With the pass that the governor-general had given him, Ruez Gonzales
came often to visit the imprisoned soldier, but as the day appointed
for the trial drew near, Ruez grew more and more sad and thoughtful
at each visit, for, boy though he was, he felt certain of Lorenzo
Bezan's fate. He was not himself unfamiliar with military
examinations, for he was born and brought up within earshot of the
spot where these scenes were so often enacted by order of the
military commission, and he trembled for his dearly loved friend.
At length the trial came; trial! we might with more propriety call
it a farce, such being the actual character of an examination before
the military commission of Havana, where but one side is heard, and
condemnation is sure to follow, as was the case so lately with one
of our own countrymen (Mr. Thrasher), and before him the murder by
this same tribunal of fifty Americans in cold blood! Trial, indeed!

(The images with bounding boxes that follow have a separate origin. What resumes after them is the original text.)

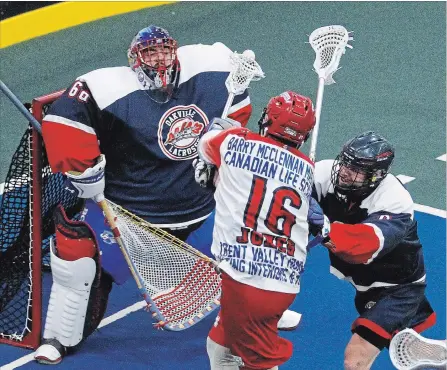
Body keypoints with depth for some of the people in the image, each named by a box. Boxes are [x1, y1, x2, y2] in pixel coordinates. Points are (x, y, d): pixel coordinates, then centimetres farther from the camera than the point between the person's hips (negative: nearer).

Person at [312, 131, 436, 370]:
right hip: (365, 279, 6)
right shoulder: (329, 173, -19)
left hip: (398, 288, -6)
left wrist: (326, 230, -64)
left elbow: (366, 244, -50)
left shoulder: (395, 201, -34)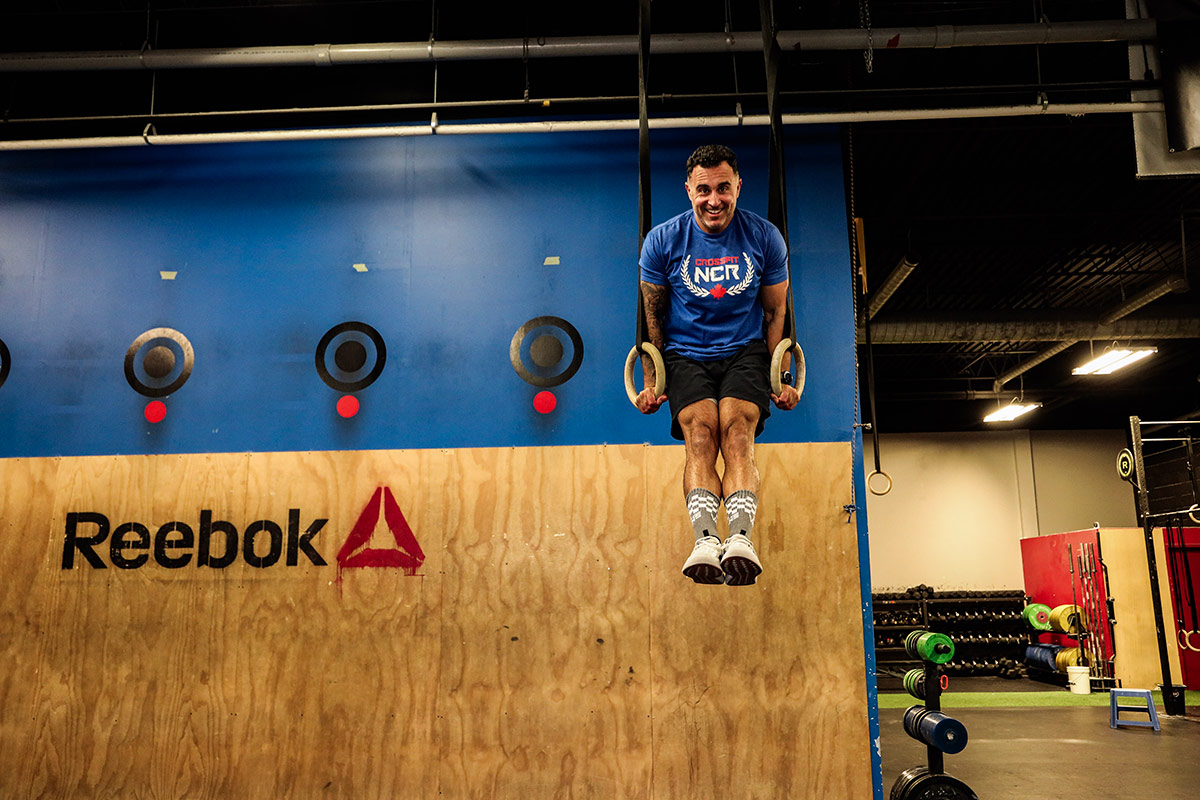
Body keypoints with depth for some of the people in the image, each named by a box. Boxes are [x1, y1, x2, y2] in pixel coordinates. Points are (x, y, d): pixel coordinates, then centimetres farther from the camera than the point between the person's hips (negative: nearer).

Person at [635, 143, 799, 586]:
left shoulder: (765, 237, 2)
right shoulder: (662, 240, 0)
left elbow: (776, 313, 9)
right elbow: (652, 316, 7)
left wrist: (781, 380, 1)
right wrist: (650, 383, 1)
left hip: (745, 352, 0)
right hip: (685, 354, 0)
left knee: (737, 428, -29)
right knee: (700, 430, -28)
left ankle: (740, 537, -43)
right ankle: (705, 541, -43)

Spanish courts do not try people; they condemn them to suffer--that
is their business.
But let us confine ourselves to our own case; and suffice it to say,
that Captain Bezan was found guilty, and at once condemned to die.
His offence was rank insubordination, or mutiny, as it was
designated in the charge; but in consideration of former services,
and his undoubted gallantry and bravery, the sentence read to the
effect, as a matter of extraordinary leniency to him, that it should
be permitted for him to choose the mode of his own death-that is,
between the garote and being shot by his comrades.